Seules huit études ont analysé la proportion de personnes qui ont recommencé la Prep après une interruption. Le taux moyen de personnes qui avaient repris la Prep était de 37 %. Dans les trois études qui avaient un suivi à six mois après un arrêt de la Prep, ce taux était de seulement 18 %. Cependant, il augmentait dans les études à plus long terme. Ainsi dans l’étude iPrEX Ole qui suivait des HSH et des femmes trans, 39 % des personnes ont recommencé la Prep dans une période de douze mois après l’interruption. Ce taux montait à 50 % dans une large étude menée au Kenya et en Ouganda et 69 % dans une étude menée dans une clinique de santé sexuelle LGBT à Boston (États-Unis). En moyenne, dans les études de suivi d’interruption de la Prep à douze mois et plus, 47 % des personnes avaient ré-initié le traitement.
« 70 % des personnes usagères de Prep ont soit arrêté de la prendre, soit avaient un taux d’observance sous-optimale dans les six mois qui ont suivi l’initiation du traitement », ont conclu les auteurs-rices de cette méta analyse.

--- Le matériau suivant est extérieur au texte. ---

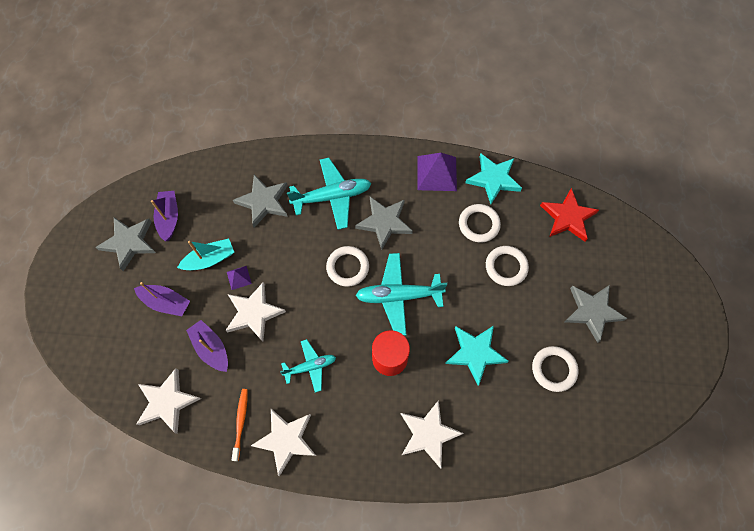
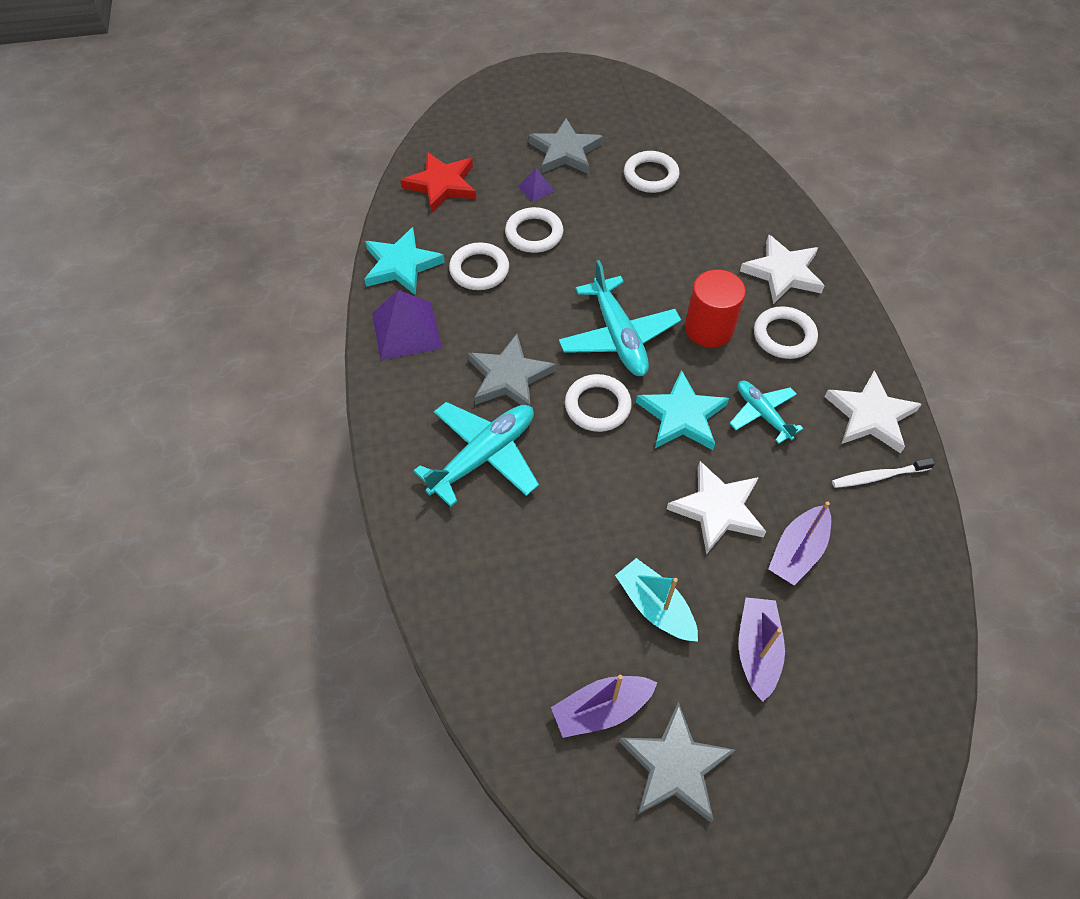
camera: 105 degrees left, 10 degrees down
(167, 402) = (904, 585): white star -> none
(239, 277) = (669, 550): purple pyramid -> purple pyramid (536, 188)
(241, 422) = (878, 476): orange toothbrush -> white toothbrush
(263, 202) = (521, 556): grey star -> none
(332, 197) = (483, 456): turquoise plane -> turquoise plane turned 75 degrees clockwise
(369, 409) = (784, 336): none -> white ring
(475, 353) = (663, 246): turquoise star -> turquoise star (681, 416)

Mais ils-elles ont également souligné que près de 50 % des personnes avait repris la Prep dans les douze mois qui ont suivi cet arrêt. « Des stratégies pour encourager la reprise de la Prep pour faire face à des risques nouveaux ou persistants devraient être une priorité dans le déploiement de la Prep », ont conclu les auteurs-rices.